Ok, so often I am told that I am really mean, or really cold hearted just because a lot of times I tell the truth. Basically, sometimes people are on bullshit, and if you call them on that it does not necessarrily mean that you think you are perfect, or even perfect on that same subject, but damn how far is politeness really taking any of us?
A few examples, have you ever seen people who are out in the streets just looking bad? I mean real fucked up, hair shitty, clothes ill fitting and messed up, skin bad, just basically unhealthy. I mean look we all know things happen, and you can't hide in the house, but trust me, 3 times in a row if you are in the street looking through people are talking about it even if they aren't saying anything to you. Is it really that mean to ask someone what's the deal? I won't guess what is wrong but if you used to be a person who was meticulous in your look, and now you look sick for a while, someone needs to tell you you're not looking good. In college especially you would have been amazed how many people thought they were hiding their issues that weren't.
Is it mean to have standards? Number one thing that pisses me off is when you are out here living your life and people want to get mad because you didn't give this "good" man or woman a chance... I mean damn if I am not feeling a chick, I am not going to laugh at her in public but I am also not going to take her out spend a bunch of money and try to get to know this woman I am not interested in. Also along those lines if we do go out and you don't meet my standards (this means, amongst other things, those chicks who come on dates with me in jeans and a t-shirt, WTF?) I am not really going to call you back, and hell I don't think I need to "break up" with someone that I only went on one or two dates with. Am I tripping?
Is it really mean to tell someone to get their shit together? I mean hey I know my money aint quite right yet, therefore I don't even pretend that I should be calling myself seriously hollerin at anyone. I know I know, people tell me that it shouldn't matter and folks should support you anyway. that is Bullshyt, we are grown. Ladies, I respect the fact that you got bills, and you don't really need a broke nigga hanging around. Same thing, my boys who are out here making moves don't really need to take on an albatross with a 350 credit score and an addiction to Prada bags on their $25K a year salary? I just don't see why its mean to say that you don't want that type of shit in your life. Yeah if you are on the bad end it hurts, rejection always hurts, but damn lets be realistic.

→ Set task 1
From the post about being called mean, output the stretch from "A few examples, have" through "issues that weren't.".
→ Set task 2
In the post about being called mean, what outfit worn on a date does the writer give as an example of not meeting their standards?
The material that comes next has no connection to the post about being called mean.

→ Data extract
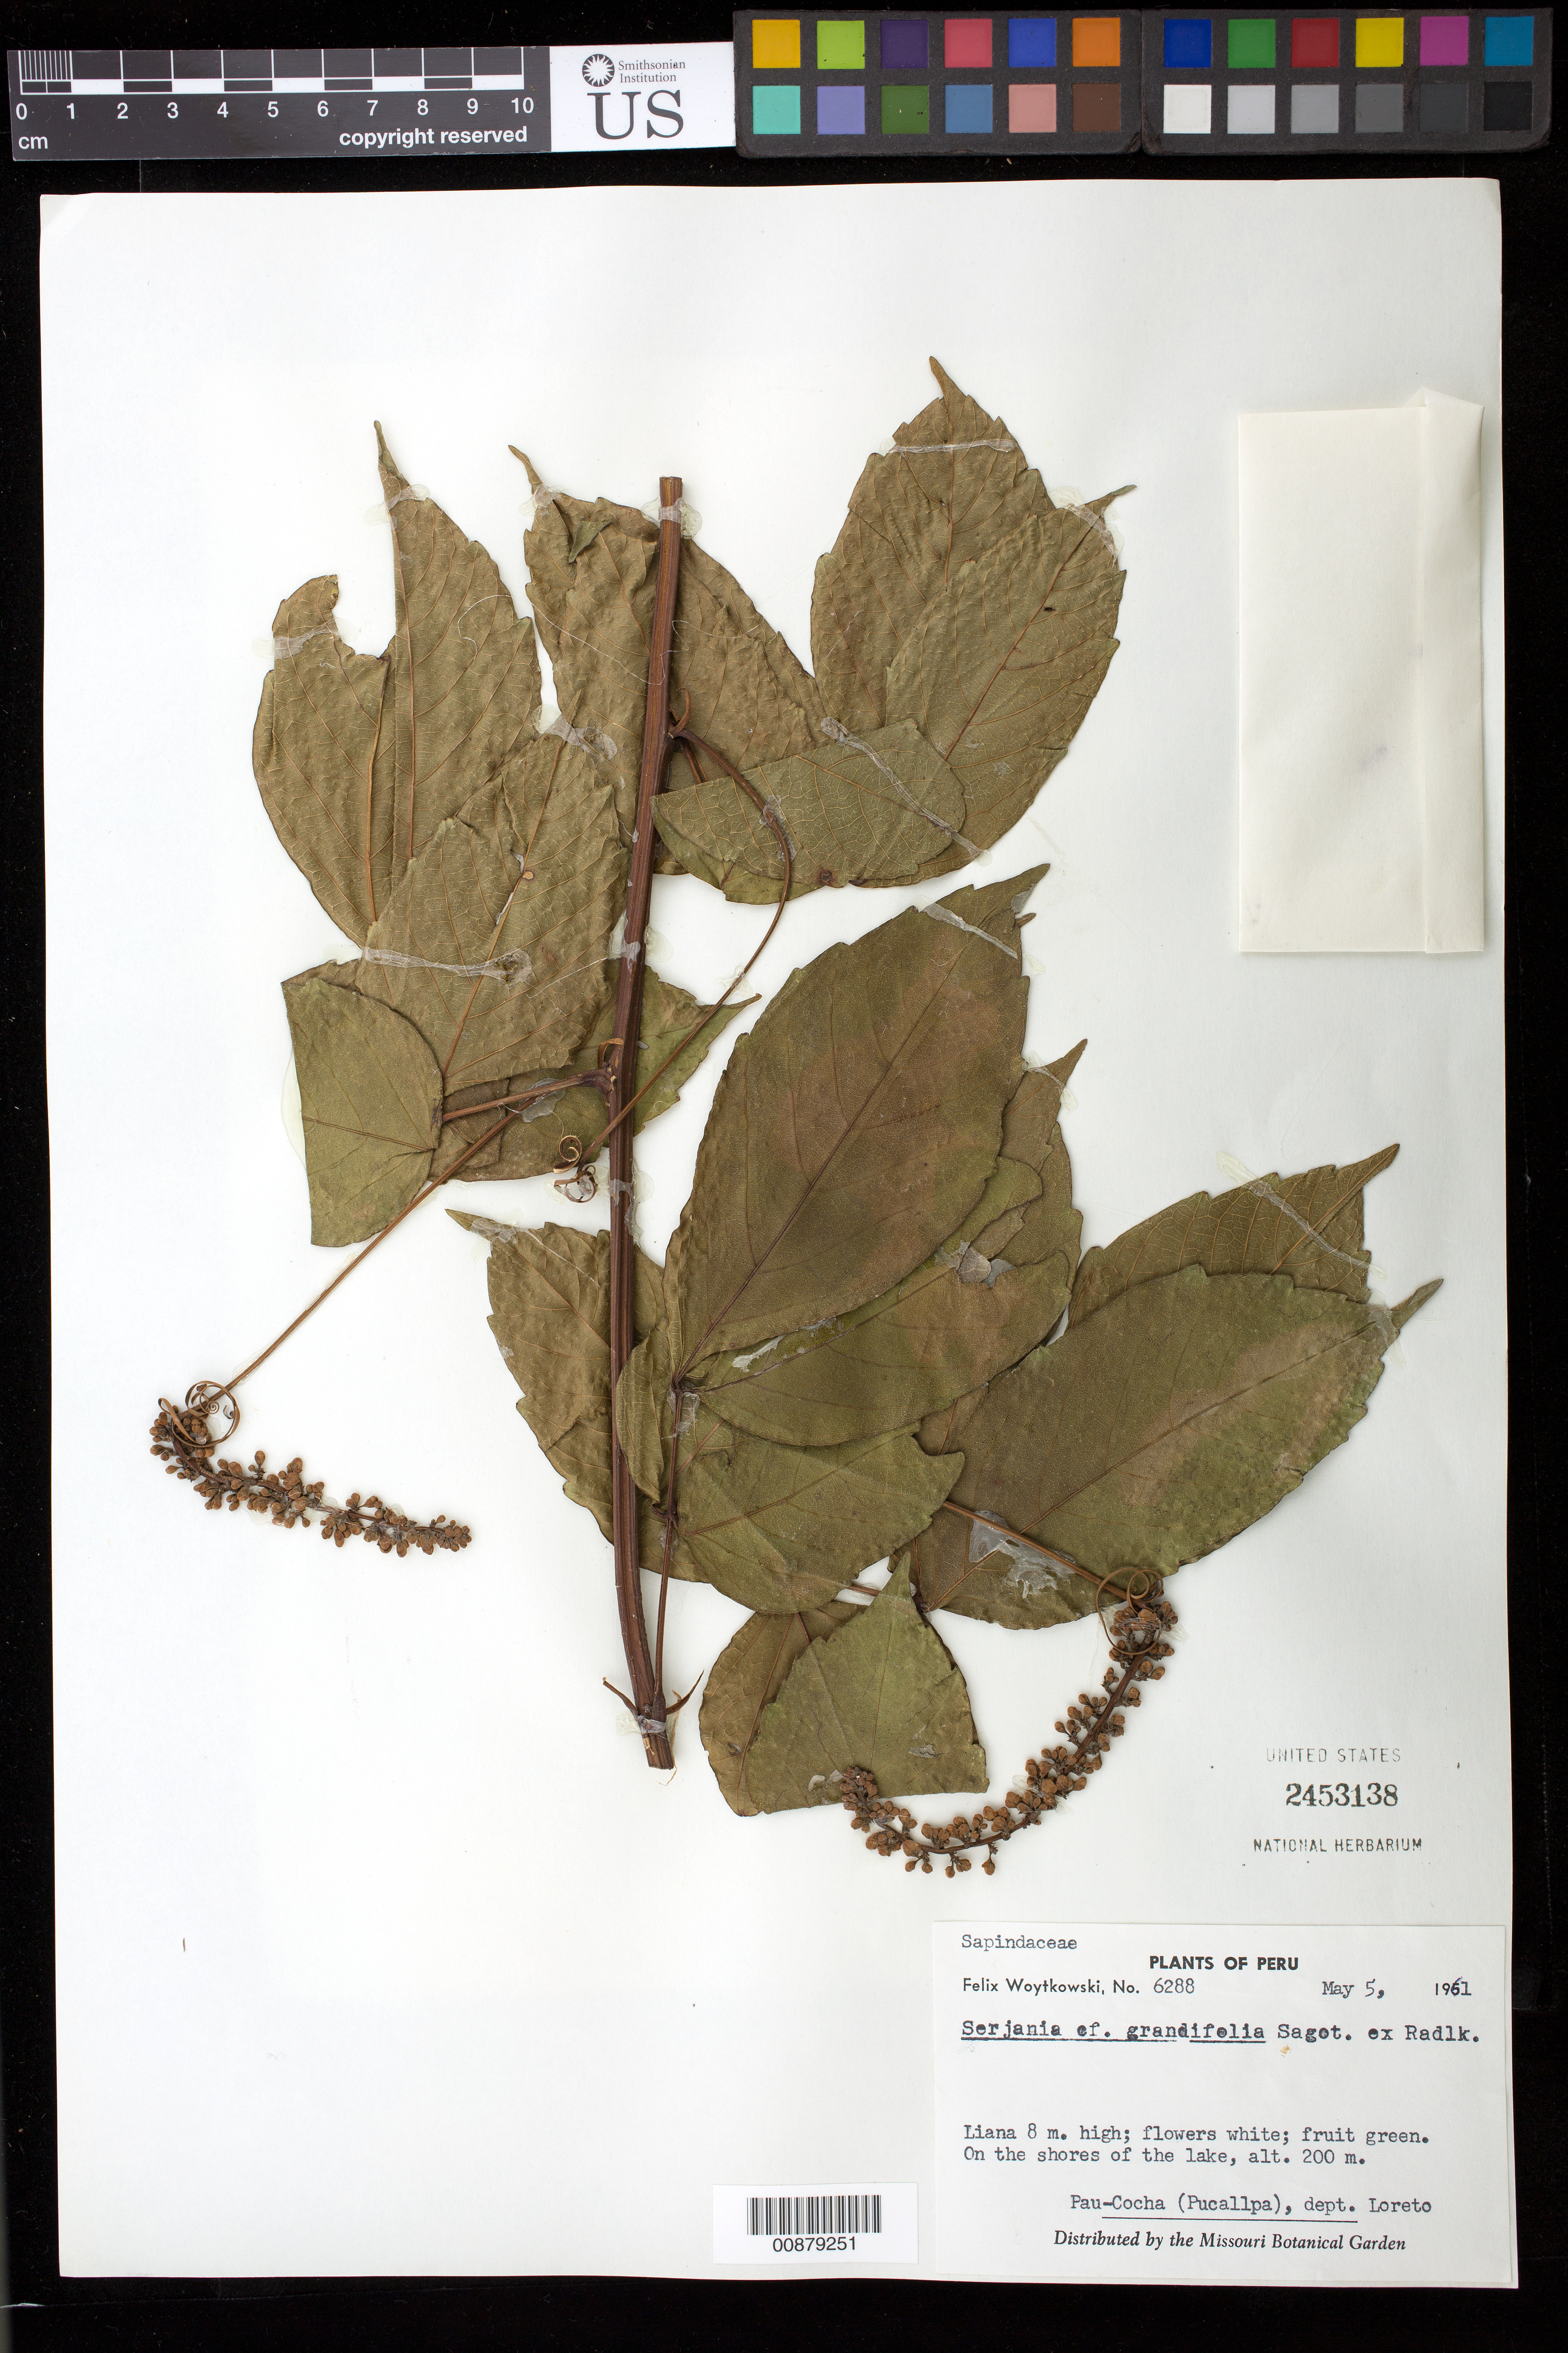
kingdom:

→ Worked answer 1
A few examples, have you ever seen people who are out in the streets just looking bad? I mean real fucked up, hair shitty, clothes ill fitting and messed up, skin bad, just basically unhealthy. I mean look we all know things happen, and you can't hide in the house, but trust me, 3 times in a row if you are in the street looking through people are talking about it even if they aren't saying anything to you. Is it really that mean to ask someone what's the deal? I won't guess what is wrong but if you used to be a person who was meticulous in your look, and now you look sick for a while, someone needs to tell you you're not looking good. In college especially you would have been amazed how many people thought they were hiding their issues that weren't.

→ Worked answer 2
Jeans and a t-shirt.